* Requirement:
Print every line of the listing below, starting with the line that holds "is an immunohistochemistry" and going on through the line that holds "is a photomicrograph", both included, and print nothing else.

========

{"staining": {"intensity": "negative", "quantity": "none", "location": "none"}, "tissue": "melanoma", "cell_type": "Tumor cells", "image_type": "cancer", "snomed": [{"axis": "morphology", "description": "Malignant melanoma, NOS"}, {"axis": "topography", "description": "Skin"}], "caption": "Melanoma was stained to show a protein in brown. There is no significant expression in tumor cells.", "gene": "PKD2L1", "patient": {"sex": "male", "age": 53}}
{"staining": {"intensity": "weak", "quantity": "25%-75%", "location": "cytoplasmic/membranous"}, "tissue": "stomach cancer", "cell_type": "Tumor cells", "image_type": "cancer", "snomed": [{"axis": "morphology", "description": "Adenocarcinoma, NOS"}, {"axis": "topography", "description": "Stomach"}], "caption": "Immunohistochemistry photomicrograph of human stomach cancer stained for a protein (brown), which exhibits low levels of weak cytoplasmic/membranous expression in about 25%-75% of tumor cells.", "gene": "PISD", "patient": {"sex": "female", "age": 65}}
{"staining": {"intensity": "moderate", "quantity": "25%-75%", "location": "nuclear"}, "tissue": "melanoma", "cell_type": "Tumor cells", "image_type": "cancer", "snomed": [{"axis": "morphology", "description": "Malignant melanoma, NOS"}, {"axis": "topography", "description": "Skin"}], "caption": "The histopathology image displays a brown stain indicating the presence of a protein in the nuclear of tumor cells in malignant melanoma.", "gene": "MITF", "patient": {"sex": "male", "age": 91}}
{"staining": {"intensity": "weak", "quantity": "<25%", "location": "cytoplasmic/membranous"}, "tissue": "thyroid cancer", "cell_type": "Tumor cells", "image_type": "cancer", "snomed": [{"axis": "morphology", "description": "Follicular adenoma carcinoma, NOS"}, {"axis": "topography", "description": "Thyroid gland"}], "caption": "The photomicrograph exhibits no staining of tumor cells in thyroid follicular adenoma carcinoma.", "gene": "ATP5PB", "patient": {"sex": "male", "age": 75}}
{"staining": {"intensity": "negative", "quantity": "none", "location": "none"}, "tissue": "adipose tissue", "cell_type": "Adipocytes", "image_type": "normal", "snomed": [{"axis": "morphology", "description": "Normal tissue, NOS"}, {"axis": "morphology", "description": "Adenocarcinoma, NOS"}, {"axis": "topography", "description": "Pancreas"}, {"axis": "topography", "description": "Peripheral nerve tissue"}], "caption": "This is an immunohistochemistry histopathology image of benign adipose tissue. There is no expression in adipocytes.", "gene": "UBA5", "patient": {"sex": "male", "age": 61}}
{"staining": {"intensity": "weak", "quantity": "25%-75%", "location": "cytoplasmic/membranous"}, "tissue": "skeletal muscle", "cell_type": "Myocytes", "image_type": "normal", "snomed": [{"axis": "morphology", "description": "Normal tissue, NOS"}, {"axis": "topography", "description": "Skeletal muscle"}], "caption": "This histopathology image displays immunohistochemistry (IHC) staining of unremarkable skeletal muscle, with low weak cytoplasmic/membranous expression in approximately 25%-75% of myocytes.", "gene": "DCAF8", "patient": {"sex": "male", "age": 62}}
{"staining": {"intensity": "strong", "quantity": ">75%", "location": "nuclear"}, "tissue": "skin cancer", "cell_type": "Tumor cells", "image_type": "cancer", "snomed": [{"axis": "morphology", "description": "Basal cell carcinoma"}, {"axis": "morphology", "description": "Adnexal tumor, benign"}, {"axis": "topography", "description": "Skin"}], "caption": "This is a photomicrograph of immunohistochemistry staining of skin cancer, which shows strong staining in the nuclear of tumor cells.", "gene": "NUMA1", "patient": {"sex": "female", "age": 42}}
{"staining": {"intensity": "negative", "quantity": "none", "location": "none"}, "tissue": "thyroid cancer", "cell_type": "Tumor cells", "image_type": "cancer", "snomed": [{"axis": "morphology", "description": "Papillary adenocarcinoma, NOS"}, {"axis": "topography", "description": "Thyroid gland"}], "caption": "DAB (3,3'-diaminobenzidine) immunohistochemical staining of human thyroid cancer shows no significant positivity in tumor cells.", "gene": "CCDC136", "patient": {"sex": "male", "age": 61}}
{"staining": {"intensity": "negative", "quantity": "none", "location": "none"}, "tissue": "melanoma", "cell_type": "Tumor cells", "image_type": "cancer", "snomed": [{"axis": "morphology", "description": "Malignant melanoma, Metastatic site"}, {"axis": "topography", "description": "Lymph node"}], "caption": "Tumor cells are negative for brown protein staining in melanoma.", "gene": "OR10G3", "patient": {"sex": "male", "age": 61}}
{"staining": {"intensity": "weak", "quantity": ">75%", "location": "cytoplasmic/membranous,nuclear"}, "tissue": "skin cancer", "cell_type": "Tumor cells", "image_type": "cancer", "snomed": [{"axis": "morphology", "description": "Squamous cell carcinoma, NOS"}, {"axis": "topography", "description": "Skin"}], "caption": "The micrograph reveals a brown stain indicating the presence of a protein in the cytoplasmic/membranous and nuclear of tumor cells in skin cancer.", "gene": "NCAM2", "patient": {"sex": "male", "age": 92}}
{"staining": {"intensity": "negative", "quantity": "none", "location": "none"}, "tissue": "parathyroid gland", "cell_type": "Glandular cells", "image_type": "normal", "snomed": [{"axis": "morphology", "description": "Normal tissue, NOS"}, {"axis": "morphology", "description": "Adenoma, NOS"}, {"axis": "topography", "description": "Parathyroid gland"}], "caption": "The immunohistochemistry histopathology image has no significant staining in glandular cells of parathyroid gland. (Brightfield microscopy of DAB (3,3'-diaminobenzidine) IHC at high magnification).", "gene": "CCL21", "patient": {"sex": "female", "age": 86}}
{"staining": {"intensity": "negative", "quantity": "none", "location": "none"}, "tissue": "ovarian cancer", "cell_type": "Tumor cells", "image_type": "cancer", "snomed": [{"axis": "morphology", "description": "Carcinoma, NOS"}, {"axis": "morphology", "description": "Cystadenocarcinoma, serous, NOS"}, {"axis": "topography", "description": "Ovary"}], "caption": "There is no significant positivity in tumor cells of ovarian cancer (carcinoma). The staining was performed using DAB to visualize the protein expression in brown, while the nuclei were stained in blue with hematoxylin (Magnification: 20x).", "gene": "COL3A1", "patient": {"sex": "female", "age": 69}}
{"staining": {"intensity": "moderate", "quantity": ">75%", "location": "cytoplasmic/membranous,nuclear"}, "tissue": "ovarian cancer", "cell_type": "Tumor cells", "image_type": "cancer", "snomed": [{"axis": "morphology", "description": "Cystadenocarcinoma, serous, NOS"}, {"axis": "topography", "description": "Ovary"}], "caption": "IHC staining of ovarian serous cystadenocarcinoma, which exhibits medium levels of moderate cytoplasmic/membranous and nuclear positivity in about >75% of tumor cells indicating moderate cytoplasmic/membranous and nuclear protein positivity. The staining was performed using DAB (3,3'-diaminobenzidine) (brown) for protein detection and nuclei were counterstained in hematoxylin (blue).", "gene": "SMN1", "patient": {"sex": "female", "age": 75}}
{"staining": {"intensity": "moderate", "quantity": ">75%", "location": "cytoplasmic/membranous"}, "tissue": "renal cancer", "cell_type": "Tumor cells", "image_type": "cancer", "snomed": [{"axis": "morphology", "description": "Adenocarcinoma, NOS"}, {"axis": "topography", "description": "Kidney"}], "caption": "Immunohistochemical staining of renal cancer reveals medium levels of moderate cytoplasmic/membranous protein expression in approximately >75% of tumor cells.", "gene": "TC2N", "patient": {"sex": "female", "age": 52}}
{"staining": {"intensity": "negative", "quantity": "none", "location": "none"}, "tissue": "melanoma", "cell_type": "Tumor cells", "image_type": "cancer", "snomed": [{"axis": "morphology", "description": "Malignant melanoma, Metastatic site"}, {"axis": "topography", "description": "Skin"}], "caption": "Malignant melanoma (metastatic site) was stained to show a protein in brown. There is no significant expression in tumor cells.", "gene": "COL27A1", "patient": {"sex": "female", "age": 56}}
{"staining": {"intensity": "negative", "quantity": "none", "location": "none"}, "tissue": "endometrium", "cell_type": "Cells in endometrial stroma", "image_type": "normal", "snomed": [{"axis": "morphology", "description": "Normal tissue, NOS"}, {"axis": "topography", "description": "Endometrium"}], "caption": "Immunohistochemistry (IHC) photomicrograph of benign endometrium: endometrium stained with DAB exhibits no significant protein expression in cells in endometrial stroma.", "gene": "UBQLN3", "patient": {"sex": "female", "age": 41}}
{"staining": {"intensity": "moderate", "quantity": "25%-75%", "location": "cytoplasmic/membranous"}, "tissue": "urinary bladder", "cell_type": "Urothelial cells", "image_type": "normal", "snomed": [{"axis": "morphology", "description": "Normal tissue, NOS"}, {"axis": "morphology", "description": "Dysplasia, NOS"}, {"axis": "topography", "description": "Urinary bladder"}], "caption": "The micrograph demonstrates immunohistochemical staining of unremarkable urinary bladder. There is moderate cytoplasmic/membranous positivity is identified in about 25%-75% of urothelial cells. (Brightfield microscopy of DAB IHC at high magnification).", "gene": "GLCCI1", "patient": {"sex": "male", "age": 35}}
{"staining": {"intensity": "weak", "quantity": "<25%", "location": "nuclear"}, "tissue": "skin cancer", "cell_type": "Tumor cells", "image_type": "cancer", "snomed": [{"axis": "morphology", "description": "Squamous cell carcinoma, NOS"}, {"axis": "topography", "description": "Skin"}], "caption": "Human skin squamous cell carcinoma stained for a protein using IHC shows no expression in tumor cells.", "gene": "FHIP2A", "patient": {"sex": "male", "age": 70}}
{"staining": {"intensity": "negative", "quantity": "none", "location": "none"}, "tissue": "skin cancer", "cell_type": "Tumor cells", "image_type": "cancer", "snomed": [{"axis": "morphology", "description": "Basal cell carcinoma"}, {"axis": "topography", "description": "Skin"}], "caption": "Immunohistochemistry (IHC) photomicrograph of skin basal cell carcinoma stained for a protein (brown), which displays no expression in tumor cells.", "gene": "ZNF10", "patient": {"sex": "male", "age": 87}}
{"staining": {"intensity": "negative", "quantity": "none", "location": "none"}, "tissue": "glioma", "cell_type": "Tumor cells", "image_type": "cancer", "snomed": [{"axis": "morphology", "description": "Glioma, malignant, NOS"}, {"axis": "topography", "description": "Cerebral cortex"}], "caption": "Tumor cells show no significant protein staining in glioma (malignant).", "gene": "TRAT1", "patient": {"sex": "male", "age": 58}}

========

* Answer to this problem:
{"staining": {"intensity": "negative", "quantity": "none", "location": "none"}, "tissue": "adipose tissue", "cell_type": "Adipocytes", "image_type": "normal", "snomed": [{"axis": "morphology", "description": "Normal tissue, NOS"}, {"axis": "morphology", "description": "Adenocarcinoma, NOS"}, {"axis": "topography", "description": "Pancreas"}, {"axis": "topography", "description": "Peripheral nerve tissue"}], "caption": "This is an immunohistochemistry histopathology image of benign adipose tissue. There is no expression in adipocytes.", "gene": "UBA5", "patient": {"sex": "male", "age": 61}}
{"staining": {"intensity": "weak", "quantity": "25%-75%", "location": "cytoplasmic/membranous"}, "tissue": "skeletal muscle", "cell_type": "Myocytes", "image_type": "normal", "snomed": [{"axis": "morphology", "description": "Normal tissue, NOS"}, {"axis": "topography", "description": "Skeletal muscle"}], "caption": "This histopathology image displays immunohistochemistry (IHC) staining of unremarkable skeletal muscle, with low weak cytoplasmic/membranous expression in approximately 25%-75% of myocytes.", "gene": "DCAF8", "patient": {"sex": "male", "age": 62}}
{"staining": {"intensity": "strong", "quantity": ">75%", "location": "nuclear"}, "tissue": "skin cancer", "cell_type": "Tumor cells", "image_type": "cancer", "snomed": [{"axis": "morphology", "description": "Basal cell carcinoma"}, {"axis": "morphology", "description": "Adnexal tumor, benign"}, {"axis": "topography", "description": "Skin"}], "caption": "This is a photomicrograph of immunohistochemistry staining of skin cancer, which shows strong staining in the nuclear of tumor cells.", "gene": "NUMA1", "patient": {"sex": "female", "age": 42}}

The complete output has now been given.